Each line below either holds the string "Подбор" or doesn't. Count those that do and give only the number.

BEGIN

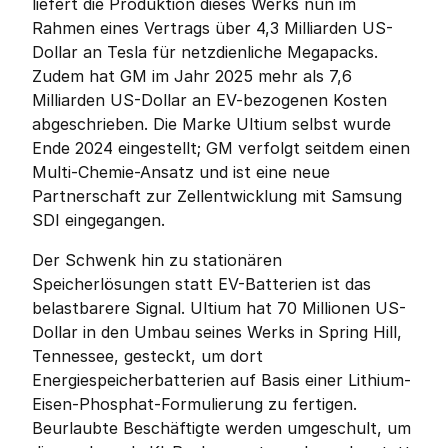
liefert die Produktion dieses Werks nun im 
Rahmen eines Vertrags über 4,3 Milliarden US-
Dollar an Tesla für netzdienliche Megapacks. 
Zudem hat GM im Jahr 2025 mehr als 7,6 
Milliarden US-Dollar an EV-bezogenen Kosten 
abgeschrieben. Die Marke Ultium selbst wurde 
Ende 2024 eingestellt; GM verfolgt seitdem einen 
Multi-Chemie-Ansatz und ist eine neue 
Partnerschaft zur Zellentwicklung mit Samsung 
SDI eingegangen.
Der Schwenk hin zu stationären 
Speicherlösungen statt EV-Batterien ist das 
belastbarere Signal. Ultium hat 70 Millionen US-
Dollar in den Umbau seines Werks in Spring Hill, 
Tennessee, gesteckt, um dort 
Energiespeicherbatterien auf Basis einer Lithium-
Eisen-Phosphat-Formulierung zu fertigen. 
Beurlaubte Beschäftigte werden umgeschult, um 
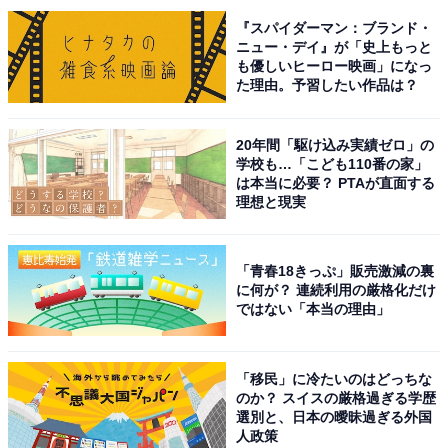
ンを演じ、日本アカデミー賞優秀助演女優賞を受賞する
『スパイダーマン：ブランド・
など熱演が高く評価されました。
ニュー・デイ』が「史上もっと
も優しいヒーロー映画」になっ
た理由。予習したい作品は？
2014年放送のNHK連続テレビ小説『マッサン』や、
2022年のNHK大河ドラマ『鎌倉殿の13人』でも独特の
20年間「駆け込み実績ゼロ」の
存在感を放ち、俳優としてのキャリアを積み重ねていま
学校も…「こども110番の家」
は本当に必要？ PTAが直面する
す。
理想と現実
回答コメントでは「朝ドラで演技を初めてじっくり見ま
したが、堂々としていてとても好感が持てました」（50
「青春18きっぷ」販売激減の裏
に何が？ 連続利用の厳格化だけ
代女性）、「憧れる女性像から同性が嫌う女性像まで幅
ではない「本当の理由」
広く演じ分けできる凄みを感じます」（40代女性）、
「力が入りすぎていない。自然な感じの演技がとても良
「移民」に冷たいのはどっちな
く上手だと感じる」（40代男性）などの声が集まりまし
のか？ スイスの厳格過ぎる学歴
た。
選別と、日本の曖昧過ぎる外国
人政策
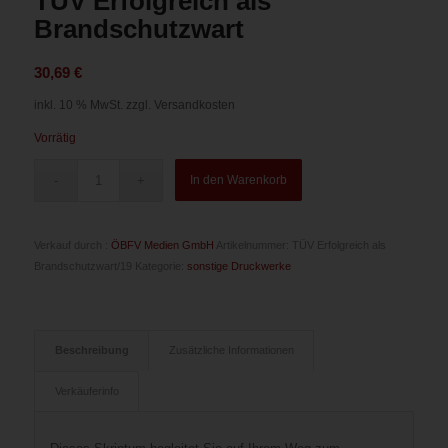
TÜV Erfolgreich als
Brandschutzwart
30,69
€
inkl. 10 % MwSt.
zzgl. Versandkosten
Vorrätig
In den Warenkorb
Verkauf durch :
ÖBFV Medien GmbH
Artikelnummer:
TÜV Erfolgreich als
Brandschutzwart/19
Kategorie:
sonstige Druckwerke
Beschreibung
Zusätzliche Informationen
Verkäuferinfo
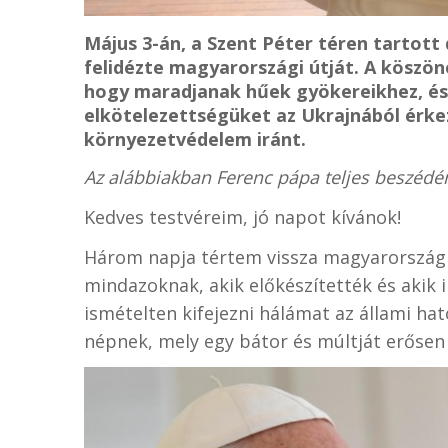
Május 3-án, a Szent Péter téren tartott 
felidézte magyarországi útját. A köszö
hogy maradjanak hűek gyökereikhez, és 
elkötelezettségüket az Ukrajnából érk
környezetvédelem iránt.
Az alábbiakban Ferenc pápa teljes beszédén
Kedves testvéreim, jó napot kívánok!
Három napja tértem vissza magyarország
mindazoknak, akik előkészítették és akik 
ismételten kifejezni hálámat az állami ha
népnek, mely egy bátor és múltját erősen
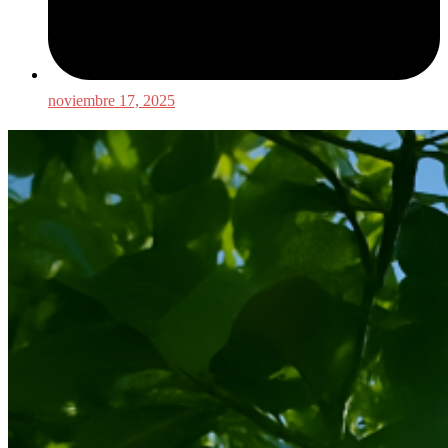
noviembre 17, 2025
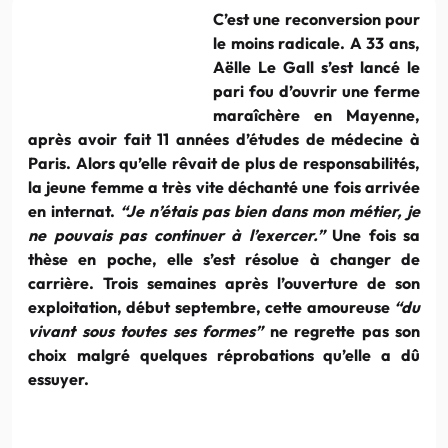
C’est une reconversion pour
le moins radicale. A 33 ans,
Aëlle Le Gall s’est lancé le
pari fou d’ouvrir une ferme
maraîchère en Mayenne,
après avoir fait 11 années d’études de médecine à
Paris. Alors qu’elle rêvait de plus de responsabilités,
la jeune femme a très vite déchanté une fois arrivée
en internat.
“Je n’étais pas bien dans mon métier, je
ne pouvais pas continuer à l’exercer.”
Une fois sa
thèse en poche, elle s’est résolue à changer de
carrière. Trois semaines après l’ouverture de son
exploitation, début septembre, cette amoureuse
“du
vivant sous toutes ses formes”
ne regrette pas son
choix malgré quelques réprobations qu’elle a dû
essuyer.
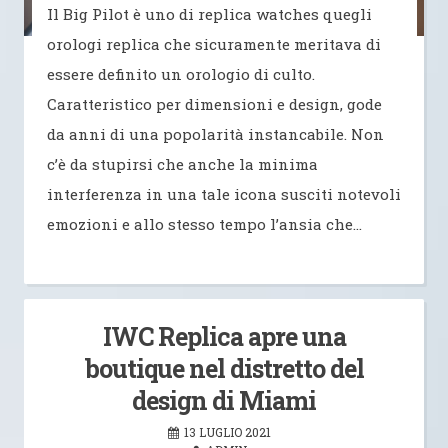
Il Big Pilot è uno di replica watches quegli
orologi replica che sicuramente meritava di
essere definito un orologio di culto.
Caratteristico per dimensioni e design, gode
da anni di una popolarità instancabile. Non
c’è da stupirsi che anche la minima
interferenza in una tale icona susciti notevoli
emozioni e allo stesso tempo l’ansia che…
IWC Replica apre una
boutique nel distretto del
design di Miami
13 LUGLIO 2021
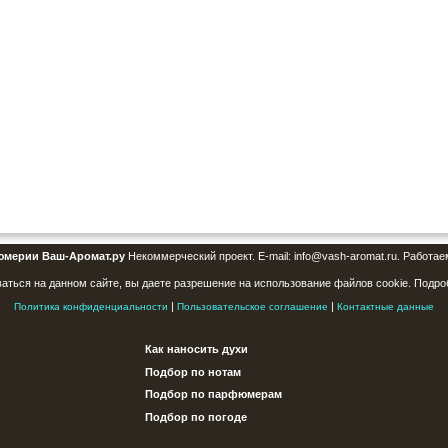
юмерии Ваш-Аромат.ру
Некоммерческий проект. E-mail: info@vash-aromat.ru. Работае
аться на данном сайте, вы даете разрешение на использование файлов cookie. Подро
|
|
Политика конфиденциальности
Пользовательское соглашение
Контактные данные
Как наносить духи
Подбор по нотам
Подбор по парфюмерам
Подбор по погоде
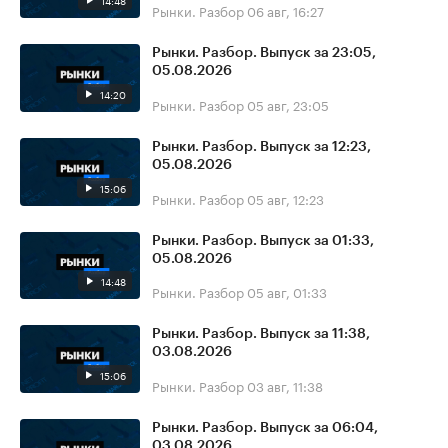
14:48
Рынки. Разбор
06 авг, 16:27
Рынки. Разбор. Выпуск за 23:05,
05.08.2026
14:20
Рынки. Разбор
05 авг, 23:05
Рынки. Разбор. Выпуск за 12:23,
05.08.2026
15:06
Рынки. Разбор
05 авг, 12:23
Рынки. Разбор. Выпуск за 01:33,
05.08.2026
14:48
Рынки. Разбор
05 авг, 01:33
Рынки. Разбор. Выпуск за 11:38,
03.08.2026
15:06
Рынки. Разбор
03 авг, 11:38
Рынки. Разбор. Выпуск за 06:04,
03.08.2026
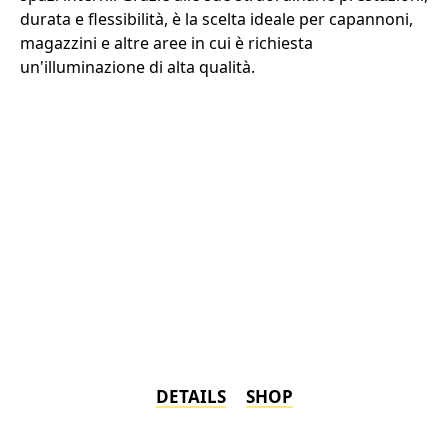
durata e flessibilità, è la scelta ideale per capannoni,
magazzini e altre aree in cui è richiesta
un'illuminazione di alta qualità.
DETAILS
SHOP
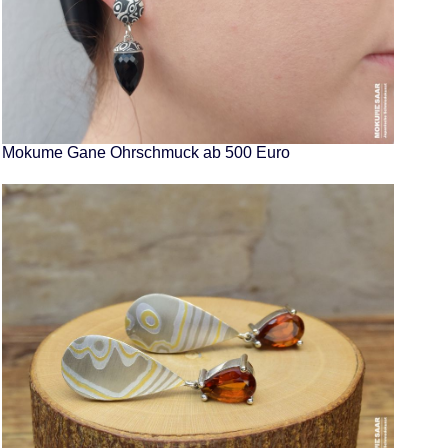
Mokume Gane Ohrschmuck ab 500 Euro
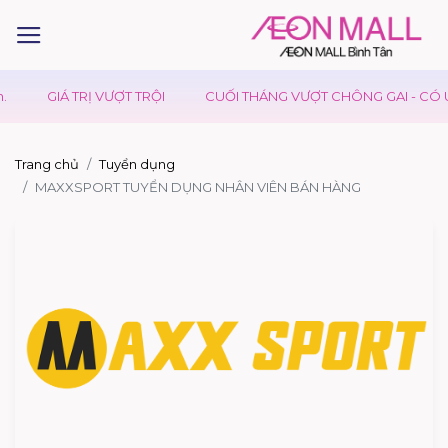
GIÁ TRỊ VƯỢT TRỘI
CUỐI THÁNG VƯỢT CHÔNG GAI - CÓ U
Trang chủ
Tuyển dụng
MAXXSPORT TUYỂN DỤNG NHÂN VIÊN BÁN HÀNG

END

▸ **Response for this exercise**
3